- [Exercícios]:
A – Traduza para o inglês esta frase do texto sobre o Conselho da Cidade: "O Conselho da Cidade é uma forma real de participação popular."
B – Prossiga com o texto sobre o Conselho da Cidade a partir da última frase apresentada.

- [Texto fornecido]:
****
O Conselho da Cidade é uma forma real de participação popular. Quando iniciaram os debates acerca do conselho surgiram muitas dúvidas sobre a discussão e método, e qual seria o papel da representação popular, acredito que também pelas limitações da pandemia. De forma híbrida, por meio do programa “Tá Selado”, foram realizadas plenárias divididas por bairros/distritos/setoriais onde foram eleitos e eleitas as conselheiras por setorial, apresentadas as demandas, discutidas, definidas e aprovadas as prioridades que, por fim, foram levadas para discussão e aprovação no Congresso da Cidade. Ou seja, a própria população por meio de representantes foi quem apresentou as necessidades de quem vive a cidade, que somos nós. Após a aprovação do conjunto de prioridades de obras, se organizou um calendário de obras que vai desde a pavimentação de ruas como a minha própria, que nunca foi contemplada em governos anteriores, até a construção de novas escolas. Então eu posso dizer que, apesar as dificuldades que se apresentaram ao longo do caminho, existe um projeto real sendo construído com a participação popular tal qual o OP – Orçamento Participativo, implantado pelo Governo Edmilson na década de 90.

 

Blog- Em uma publicação de suas redes sociais, você fez um post com o seguinte conteúdo: “O desafio é diário. Em cada casa que visito tento deixar também um pouquinho de afeto e de esperança. Dedico o melhor de mim para um atendimento humanizado aos que mais precisam”. Esse comportamento é de profundo humanismo, e revela esse seu lado de intenso amor que devota às pessoas que você atende. O país está precisando desse afeto e dessa esperança, não é isso?

Eu fui criada num lar amoroso, seguro e consciente, minha família me estrutura e sei que não estou e nem estarei sozinha no mundo, basta olhar para o lado que estarão lá por mim. Mas sei que nem todos tem esse privilégio, e eu não sei o impacto que minhas ações têm de fato na vida das pessoas, porém, penso que, se eu puder deixar coisas boas por onde passo, por que não o fazer? Estamos vindo de um triste e revoltante momento histórico, a pandemia deixou milhares de famílias de luto, vidas vividas pela metade, negacionismo em ascensão… Junto a isso, também vivemos as consequências de um governo que tem como principal objetivo o desmonte do país e de suas políticas públicas, da educação, do emprego, da cultura, da saúde; vivemos na pele o retrocesso, as retiradas de direitos e o impacto de um governo assumidamente racista, lgbtfóbico, conservador, ignorante e elitista no poder. Então, sim, acredito que nós precisamos de afeto, de cuidado e nessa perspectiva, de esperança de que dias melhores virão, o ano de 2022 é uma luz carregada de esperança no fim do túnel depois de tempos sombrios.
****
- [Registros fornecidos]:
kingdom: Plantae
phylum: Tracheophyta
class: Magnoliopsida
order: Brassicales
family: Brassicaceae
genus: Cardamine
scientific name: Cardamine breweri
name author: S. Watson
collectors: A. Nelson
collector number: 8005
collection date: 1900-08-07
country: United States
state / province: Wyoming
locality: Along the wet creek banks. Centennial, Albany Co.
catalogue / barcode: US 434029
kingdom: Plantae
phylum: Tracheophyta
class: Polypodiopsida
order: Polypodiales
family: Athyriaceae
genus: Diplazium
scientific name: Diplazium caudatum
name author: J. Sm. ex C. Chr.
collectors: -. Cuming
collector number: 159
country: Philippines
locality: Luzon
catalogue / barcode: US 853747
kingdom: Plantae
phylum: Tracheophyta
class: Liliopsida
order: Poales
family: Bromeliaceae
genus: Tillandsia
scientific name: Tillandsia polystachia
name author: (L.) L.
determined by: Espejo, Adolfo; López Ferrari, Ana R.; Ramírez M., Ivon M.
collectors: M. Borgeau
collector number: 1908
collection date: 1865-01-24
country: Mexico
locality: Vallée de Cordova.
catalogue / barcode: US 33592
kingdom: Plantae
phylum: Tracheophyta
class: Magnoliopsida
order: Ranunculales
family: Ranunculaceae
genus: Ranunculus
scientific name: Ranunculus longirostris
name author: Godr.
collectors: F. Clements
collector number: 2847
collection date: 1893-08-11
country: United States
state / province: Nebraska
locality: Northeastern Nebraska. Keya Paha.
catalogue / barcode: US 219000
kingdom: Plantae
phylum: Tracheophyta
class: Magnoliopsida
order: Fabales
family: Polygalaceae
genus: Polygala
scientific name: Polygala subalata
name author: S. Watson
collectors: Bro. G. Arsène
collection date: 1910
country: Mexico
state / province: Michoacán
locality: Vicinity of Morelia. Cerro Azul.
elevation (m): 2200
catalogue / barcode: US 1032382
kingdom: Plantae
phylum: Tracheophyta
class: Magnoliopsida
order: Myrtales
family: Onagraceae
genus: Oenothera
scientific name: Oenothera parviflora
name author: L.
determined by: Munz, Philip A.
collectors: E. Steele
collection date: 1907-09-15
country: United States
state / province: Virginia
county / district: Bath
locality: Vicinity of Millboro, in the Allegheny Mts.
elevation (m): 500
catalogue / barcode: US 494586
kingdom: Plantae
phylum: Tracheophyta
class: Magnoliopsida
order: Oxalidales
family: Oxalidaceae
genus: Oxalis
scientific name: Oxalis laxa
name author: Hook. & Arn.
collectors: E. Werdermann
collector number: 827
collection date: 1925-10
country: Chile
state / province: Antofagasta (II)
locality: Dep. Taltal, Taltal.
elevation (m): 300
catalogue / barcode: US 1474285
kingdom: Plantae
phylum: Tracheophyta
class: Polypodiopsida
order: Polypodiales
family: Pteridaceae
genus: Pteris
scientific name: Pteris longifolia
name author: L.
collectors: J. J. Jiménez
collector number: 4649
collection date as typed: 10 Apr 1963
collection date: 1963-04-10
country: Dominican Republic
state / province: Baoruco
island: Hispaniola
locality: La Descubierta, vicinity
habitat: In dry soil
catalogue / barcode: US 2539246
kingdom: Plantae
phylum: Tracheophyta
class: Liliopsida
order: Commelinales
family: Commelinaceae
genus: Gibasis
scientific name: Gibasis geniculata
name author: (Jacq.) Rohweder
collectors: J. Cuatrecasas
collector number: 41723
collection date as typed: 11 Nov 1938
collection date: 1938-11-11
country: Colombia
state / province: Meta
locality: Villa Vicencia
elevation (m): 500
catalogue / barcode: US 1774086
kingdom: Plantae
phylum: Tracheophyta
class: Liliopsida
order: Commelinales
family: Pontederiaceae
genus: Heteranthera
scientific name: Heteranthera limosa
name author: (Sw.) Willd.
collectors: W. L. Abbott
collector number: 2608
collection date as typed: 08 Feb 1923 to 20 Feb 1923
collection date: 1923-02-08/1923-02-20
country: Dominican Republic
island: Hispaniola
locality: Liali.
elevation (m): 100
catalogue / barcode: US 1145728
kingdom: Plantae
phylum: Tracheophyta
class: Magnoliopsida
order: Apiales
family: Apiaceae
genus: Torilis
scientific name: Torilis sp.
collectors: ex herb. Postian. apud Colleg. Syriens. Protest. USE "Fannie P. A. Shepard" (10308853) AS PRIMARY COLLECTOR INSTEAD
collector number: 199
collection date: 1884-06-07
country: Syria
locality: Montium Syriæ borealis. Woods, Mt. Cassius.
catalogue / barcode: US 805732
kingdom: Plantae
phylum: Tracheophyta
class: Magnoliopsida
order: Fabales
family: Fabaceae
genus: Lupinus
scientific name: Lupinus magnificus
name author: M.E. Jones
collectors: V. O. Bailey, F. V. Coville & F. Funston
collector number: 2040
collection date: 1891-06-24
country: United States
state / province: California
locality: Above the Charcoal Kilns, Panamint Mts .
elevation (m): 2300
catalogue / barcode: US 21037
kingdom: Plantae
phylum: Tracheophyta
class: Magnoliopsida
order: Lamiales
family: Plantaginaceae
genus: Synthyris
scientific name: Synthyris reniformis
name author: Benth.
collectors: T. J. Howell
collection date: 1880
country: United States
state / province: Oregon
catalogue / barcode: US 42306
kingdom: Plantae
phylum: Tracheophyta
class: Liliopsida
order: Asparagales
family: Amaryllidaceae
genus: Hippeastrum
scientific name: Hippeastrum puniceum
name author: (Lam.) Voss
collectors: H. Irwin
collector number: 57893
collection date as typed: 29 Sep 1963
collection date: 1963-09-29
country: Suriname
****
- [Respostas]:
A – The City Council is a real form of popular participation.

B –
 

Blog- Além de servidora na área de saúde, você tem atuado com muita intensidade politicamente, e isto enraizou nas bases diretivas do Partido dos Trabalhadores a convicção de que você é um forte nome a disputar um cargo na próxima eleição proporcional. A Jade pode ser candidata a deputada?

Eu cresci entendendo a necessidade de estar organizada politicamente, seja no meu bairro, na juventude com a Kizomba, na Marcha Mundial das Mulheres ou dentro do meu próprio partido, o PT. A sociedade que vivemos hoje é o fruto da construção secular de homens brancos, héteros, que estão nos espaços de poder decidindo o que é melhor para eles, não para nós. Apesar da ascensão do fascismo nas eleições de Bolsonaro, da onda de ódio que tomou conta de seus eleitores e do fortalecimento do conservadorismo que estamos enfrentando, vejo que a sociedade clama por uma representação real do que ela é. Somos homens, mulheres, jovens, pretas, indígenas, LGBTQIA+, trabalhadores, trabalhadoras… diversas. Quem melhor para nos representar do que nós mesmas? Então sim, posso vir a candidata a deputada estadual.